> [EXERCISE REQUIREMENTS]:
Your response should consist solely of the records, written out exactly.

###

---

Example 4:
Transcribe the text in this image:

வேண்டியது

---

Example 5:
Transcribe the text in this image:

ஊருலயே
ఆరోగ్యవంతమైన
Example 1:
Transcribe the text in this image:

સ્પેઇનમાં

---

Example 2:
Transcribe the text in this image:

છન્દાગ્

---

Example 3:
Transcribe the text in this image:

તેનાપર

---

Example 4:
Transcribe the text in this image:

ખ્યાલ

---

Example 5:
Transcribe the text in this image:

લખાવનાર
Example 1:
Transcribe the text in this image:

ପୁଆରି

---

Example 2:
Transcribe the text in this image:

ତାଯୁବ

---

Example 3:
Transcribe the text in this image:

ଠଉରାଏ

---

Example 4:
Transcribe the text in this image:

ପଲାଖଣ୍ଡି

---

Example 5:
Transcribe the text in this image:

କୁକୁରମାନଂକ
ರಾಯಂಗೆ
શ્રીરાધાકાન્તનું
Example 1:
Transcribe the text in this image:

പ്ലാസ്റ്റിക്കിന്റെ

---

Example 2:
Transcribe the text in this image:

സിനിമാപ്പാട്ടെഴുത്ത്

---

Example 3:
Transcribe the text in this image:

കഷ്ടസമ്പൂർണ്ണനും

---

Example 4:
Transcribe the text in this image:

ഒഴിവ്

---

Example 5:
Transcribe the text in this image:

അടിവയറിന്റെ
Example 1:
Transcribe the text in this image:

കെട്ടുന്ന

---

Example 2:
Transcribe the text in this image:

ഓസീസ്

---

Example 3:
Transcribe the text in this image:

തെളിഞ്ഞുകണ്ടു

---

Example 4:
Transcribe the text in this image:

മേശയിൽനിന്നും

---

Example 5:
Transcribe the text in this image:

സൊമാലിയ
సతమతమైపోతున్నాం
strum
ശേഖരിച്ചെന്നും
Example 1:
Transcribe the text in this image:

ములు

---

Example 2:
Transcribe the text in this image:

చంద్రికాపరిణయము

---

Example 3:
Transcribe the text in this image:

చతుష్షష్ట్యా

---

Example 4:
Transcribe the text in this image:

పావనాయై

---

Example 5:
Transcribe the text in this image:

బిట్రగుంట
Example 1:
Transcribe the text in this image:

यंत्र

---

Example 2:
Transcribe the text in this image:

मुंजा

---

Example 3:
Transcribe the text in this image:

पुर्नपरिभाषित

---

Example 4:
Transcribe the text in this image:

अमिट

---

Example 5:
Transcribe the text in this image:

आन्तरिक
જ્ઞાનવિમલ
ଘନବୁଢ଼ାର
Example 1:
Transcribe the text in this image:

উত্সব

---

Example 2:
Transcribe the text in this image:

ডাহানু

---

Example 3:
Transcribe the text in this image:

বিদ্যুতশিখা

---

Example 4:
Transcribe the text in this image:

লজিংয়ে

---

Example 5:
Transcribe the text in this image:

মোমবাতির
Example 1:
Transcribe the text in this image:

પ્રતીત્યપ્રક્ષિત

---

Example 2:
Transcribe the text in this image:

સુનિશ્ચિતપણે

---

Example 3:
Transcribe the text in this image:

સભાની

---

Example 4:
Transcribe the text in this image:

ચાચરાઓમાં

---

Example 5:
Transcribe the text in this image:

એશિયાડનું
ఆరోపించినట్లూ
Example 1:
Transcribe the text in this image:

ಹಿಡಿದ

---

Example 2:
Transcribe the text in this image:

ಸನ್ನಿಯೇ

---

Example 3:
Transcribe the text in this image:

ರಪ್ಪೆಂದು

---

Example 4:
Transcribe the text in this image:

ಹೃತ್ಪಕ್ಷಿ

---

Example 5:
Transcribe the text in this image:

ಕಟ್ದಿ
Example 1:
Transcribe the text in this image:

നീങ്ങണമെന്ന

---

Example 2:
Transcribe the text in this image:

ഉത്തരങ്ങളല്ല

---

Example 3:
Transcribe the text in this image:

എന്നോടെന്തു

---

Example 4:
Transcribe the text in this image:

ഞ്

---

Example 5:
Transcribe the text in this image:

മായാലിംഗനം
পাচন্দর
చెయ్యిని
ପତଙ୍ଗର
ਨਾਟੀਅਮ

###

> [RESPONSE]:
---

Example 4:
Transcribe the text in this image:

வேண்டியது

---

Example 5:
Transcribe the text in this image:

ஊருலயே
ఆరోగ్యవంతమైన
Example 1:
Transcribe the text in this image:

સ્પેઇનમાં

---

Example 2:
Transcribe the text in this image:

છન્દાગ્

---

Example 3:
Transcribe the text in this image:

તેનાપર

---

Example 4:
Transcribe the text in this image:

ખ્યાલ

---

Example 5:
Transcribe the text in this image:

લખાવનાર
Example 1:
Transcribe the text in this image:

ପୁଆରି

---

Example 2:
Transcribe the text in this image:

ତାଯୁବ

---

Example 3:
Transcribe the text in this image:

ଠଉରାଏ

---

Example 4:
Transcribe the text in this image:

ପଲାଖଣ୍ଡି

---

Example 5:
Transcribe the text in this image:

କୁକୁରମାନଂକ
ರಾಯಂಗೆ
શ્રીરાધાકાન્તનું
Example 1:
Transcribe the text in this image:

പ്ലാസ്റ്റിക്കിന്റെ

---

Example 2:
Transcribe the text in this image:

സിനിമാപ്പാട്ടെഴുത്ത്

---

Example 3:
Transcribe the text in this image:

കഷ്ടസമ്പൂർണ്ണനും

---

Example 4:
Transcribe the text in this image:

ഒഴിവ്

---

Example 5:
Transcribe the text in this image:

അടിവയറിന്റെ
Example 1:
Transcribe the text in this image:

കെട്ടുന്ന

---

Example 2:
Transcribe the text in this image:

ഓസീസ്

---

Example 3:
Transcribe the text in this image:

തെളിഞ്ഞുകണ്ടു

---

Example 4:
Transcribe the text in this image:

മേശയിൽനിന്നും

---

Example 5:
Transcribe the text in this image:

സൊമാലിയ
సతమతమైపోతున్నాం
strum
ശേഖരിച്ചെന്നും
Example 1:
Transcribe the text in this image:

ములు

---

Example 2:
Transcribe the text in this image:

చంద్రికాపరిణయము

---

Example 3:
Transcribe the text in this image:

చతుష్షష్ట్యా

---

Example 4:
Transcribe the text in this image:

పావనాయై

---

Example 5:
Transcribe the text in this image:

బిట్రగుంట
Example 1:
Transcribe the text in this image:

यंत्र

---

Example 2:
Transcribe the text in this image:

मुंजा

---

Example 3:
Transcribe the text in this image:

पुर्नपरिभाषित

---

Example 4:
Transcribe the text in this image:

अमिट

---

Example 5:
Transcribe the text in this image:

आन्तरिक
જ્ઞાનવિમલ
ଘନବୁଢ଼ାର
Example 1:
Transcribe the text in this image:

উত্সব

---

Example 2:
Transcribe the text in this image:

ডাহানু

---

Example 3:
Transcribe the text in this image:

বিদ্যুতশিখা

---

Example 4:
Transcribe the text in this image:

লজিংয়ে

---

Example 5:
Transcribe the text in this image:

মোমবাতির
Example 1:
Transcribe the text in this image:

પ્રતીત્યપ્રક્ષિત

---

Example 2:
Transcribe the text in this image:

સુનિશ્ચિતપણે

---

Example 3:
Transcribe the text in this image:

સભાની

---

Example 4:
Transcribe the text in this image:

ચાચરાઓમાં

---

Example 5:
Transcribe the text in this image:

એશિયાડનું
ఆరోపించినట్లూ
Example 1:
Transcribe the text in this image:

ಹಿಡಿದ

---

Example 2:
Transcribe the text in this image:

ಸನ್ನಿಯೇ

---

Example 3:
Transcribe the text in this image:

ರಪ್ಪೆಂದು

---

Example 4:
Transcribe the text in this image:

ಹೃತ್ಪಕ್ಷಿ

---

Example 5:
Transcribe the text in this image:

ಕಟ್ದಿ
Example 1:
Transcribe the text in this image:

നീങ്ങണമെന്ന

---

Example 2:
Transcribe the text in this image:

ഉത്തരങ്ങളല്ല

---

Example 3:
Transcribe the text in this image:

എന്നോടെന്തു

---

Example 4:
Transcribe the text in this image:

ഞ്

---

Example 5:
Transcribe the text in this image:

മായാലിംഗനം
পাচন্দর
చెయ్యిని
ପତଙ୍ଗର
ਨਾਟੀਅਮ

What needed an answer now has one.